Supplied records:
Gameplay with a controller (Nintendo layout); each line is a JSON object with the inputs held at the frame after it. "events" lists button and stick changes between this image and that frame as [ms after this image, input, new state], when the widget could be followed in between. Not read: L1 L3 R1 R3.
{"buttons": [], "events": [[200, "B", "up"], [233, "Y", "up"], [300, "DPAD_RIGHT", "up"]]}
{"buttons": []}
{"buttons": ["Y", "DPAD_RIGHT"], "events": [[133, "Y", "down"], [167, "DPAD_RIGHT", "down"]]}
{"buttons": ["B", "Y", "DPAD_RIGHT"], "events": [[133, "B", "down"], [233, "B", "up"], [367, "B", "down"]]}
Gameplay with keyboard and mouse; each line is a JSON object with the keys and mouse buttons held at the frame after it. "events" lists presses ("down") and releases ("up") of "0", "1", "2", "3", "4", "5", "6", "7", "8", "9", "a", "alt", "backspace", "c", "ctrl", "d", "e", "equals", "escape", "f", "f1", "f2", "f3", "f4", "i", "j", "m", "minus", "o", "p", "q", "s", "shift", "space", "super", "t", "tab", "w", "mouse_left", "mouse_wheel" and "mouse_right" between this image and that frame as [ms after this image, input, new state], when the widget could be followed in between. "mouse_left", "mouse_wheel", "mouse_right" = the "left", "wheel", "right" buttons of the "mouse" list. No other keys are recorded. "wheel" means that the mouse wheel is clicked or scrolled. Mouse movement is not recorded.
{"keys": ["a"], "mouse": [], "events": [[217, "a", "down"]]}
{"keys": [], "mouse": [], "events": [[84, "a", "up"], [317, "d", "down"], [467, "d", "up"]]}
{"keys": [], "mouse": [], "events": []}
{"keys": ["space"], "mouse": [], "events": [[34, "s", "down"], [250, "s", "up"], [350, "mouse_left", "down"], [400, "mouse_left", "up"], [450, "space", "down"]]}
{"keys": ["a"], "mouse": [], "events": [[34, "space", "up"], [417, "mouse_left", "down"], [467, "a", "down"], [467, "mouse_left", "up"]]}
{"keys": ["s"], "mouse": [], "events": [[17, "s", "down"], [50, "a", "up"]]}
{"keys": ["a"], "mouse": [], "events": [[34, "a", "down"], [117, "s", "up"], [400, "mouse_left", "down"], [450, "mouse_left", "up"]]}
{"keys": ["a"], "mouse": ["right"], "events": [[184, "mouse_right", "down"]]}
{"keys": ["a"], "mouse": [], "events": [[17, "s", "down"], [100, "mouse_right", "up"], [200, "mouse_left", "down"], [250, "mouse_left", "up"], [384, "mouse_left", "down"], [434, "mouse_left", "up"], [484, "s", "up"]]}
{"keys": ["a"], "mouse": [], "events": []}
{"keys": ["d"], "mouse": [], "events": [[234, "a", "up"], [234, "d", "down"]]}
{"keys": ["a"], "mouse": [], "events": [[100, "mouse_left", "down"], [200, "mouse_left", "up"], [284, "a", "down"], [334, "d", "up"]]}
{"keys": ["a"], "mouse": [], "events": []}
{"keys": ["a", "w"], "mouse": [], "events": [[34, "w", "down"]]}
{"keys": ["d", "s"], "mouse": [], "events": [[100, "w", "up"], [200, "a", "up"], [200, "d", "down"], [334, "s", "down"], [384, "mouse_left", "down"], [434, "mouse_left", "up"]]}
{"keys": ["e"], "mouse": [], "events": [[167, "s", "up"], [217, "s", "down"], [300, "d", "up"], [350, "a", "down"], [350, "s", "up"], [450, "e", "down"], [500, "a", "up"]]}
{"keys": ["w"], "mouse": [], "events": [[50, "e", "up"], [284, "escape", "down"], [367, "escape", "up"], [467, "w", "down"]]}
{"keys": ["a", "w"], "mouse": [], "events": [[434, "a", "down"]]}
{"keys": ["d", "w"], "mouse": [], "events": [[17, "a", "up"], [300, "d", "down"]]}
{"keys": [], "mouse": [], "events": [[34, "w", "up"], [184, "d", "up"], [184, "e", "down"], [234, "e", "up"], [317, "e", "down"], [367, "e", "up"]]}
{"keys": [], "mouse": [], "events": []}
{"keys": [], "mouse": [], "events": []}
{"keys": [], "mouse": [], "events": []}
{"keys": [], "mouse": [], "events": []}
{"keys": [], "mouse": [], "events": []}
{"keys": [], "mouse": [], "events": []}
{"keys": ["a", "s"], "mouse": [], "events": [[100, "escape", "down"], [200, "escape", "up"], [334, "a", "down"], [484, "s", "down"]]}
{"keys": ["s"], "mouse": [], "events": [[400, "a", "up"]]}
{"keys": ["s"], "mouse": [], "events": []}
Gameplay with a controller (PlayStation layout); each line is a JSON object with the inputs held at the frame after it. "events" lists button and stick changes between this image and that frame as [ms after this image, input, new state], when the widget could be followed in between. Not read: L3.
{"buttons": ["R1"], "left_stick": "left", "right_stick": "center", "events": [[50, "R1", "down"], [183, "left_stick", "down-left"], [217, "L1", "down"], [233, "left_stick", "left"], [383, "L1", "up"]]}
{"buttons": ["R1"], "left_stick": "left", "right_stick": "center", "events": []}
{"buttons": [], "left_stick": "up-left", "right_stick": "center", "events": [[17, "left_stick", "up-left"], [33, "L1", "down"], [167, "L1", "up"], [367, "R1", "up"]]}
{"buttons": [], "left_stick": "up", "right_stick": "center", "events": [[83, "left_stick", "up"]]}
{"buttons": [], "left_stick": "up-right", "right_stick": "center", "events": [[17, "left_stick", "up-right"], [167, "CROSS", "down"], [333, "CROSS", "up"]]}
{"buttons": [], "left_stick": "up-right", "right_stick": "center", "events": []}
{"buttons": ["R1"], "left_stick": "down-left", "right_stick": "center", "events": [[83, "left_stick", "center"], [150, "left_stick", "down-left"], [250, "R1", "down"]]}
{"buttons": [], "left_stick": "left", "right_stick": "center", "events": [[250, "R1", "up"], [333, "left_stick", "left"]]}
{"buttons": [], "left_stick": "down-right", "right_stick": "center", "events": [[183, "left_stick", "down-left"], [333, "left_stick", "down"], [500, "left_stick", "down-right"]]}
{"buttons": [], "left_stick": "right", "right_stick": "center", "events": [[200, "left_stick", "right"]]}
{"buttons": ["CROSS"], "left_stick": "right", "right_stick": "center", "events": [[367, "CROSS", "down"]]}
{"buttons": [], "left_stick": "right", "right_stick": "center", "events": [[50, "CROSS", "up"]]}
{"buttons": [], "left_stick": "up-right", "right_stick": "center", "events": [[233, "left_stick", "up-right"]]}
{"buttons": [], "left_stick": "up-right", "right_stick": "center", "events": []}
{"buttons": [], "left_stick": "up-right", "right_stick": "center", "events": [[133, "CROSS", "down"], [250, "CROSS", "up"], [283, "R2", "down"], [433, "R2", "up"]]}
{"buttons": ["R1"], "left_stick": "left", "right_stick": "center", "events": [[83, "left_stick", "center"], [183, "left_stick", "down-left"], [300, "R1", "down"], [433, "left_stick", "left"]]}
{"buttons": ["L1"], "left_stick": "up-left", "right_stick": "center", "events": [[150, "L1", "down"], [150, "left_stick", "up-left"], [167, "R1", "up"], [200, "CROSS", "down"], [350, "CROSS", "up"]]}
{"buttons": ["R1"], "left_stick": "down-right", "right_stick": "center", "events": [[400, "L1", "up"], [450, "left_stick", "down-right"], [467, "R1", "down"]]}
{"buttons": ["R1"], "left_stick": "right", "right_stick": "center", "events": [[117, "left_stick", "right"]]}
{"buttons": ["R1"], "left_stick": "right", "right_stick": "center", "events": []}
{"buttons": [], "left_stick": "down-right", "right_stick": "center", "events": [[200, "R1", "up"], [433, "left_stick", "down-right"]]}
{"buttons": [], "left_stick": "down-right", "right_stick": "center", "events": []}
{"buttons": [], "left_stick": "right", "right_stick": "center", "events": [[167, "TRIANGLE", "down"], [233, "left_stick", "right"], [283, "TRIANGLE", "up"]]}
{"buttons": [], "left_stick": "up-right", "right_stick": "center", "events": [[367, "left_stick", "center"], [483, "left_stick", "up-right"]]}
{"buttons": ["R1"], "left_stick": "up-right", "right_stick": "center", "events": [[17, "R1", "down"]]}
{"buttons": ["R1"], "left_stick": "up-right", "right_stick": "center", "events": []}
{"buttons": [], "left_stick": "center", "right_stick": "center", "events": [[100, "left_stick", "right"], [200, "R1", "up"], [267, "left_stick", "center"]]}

What you have to do: Among the lines of the preceding data, which ones hold the word "when"? List them.

Problem solution:
Gameplay with a controller (Nintendo layout); each line is a JSON object with the inputs held at the frame after it. "events" lists button and stick changes between this image and that frame as [ms after this image, input, new state], when the widget could be followed in between. Not read: L1 L3 R1 R3.
Gameplay with keyboard and mouse; each line is a JSON object with the keys and mouse buttons held at the frame after it. "events" lists presses ("down") and releases ("up") of "0", "1", "2", "3", "4", "5", "6", "7", "8", "9", "a", "alt", "backspace", "c", "ctrl", "d", "e", "equals", "escape", "f", "f1", "f2", "f3", "f4", "i", "j", "m", "minus", "o", "p", "q", "s", "shift", "space", "super", "t", "tab", "w", "mouse_left", "mouse_wheel" and "mouse_right" between this image and that frame as [ms after this image, input, new state], when the widget could be followed in between. "mouse_left", "mouse_wheel", "mouse_right" = the "left", "wheel", "right" buttons of the "mouse" list. No other keys are recorded. "wheel" means that the mouse wheel is clicked or scrolled. Mouse movement is not recorded.
Gameplay with a controller (PlayStation layout); each line is a JSON object with the inputs held at the frame after it. "events" lists button and stick changes between this image and that frame as [ms after this image, input, new state], when the widget could be followed in between. Not read: L3.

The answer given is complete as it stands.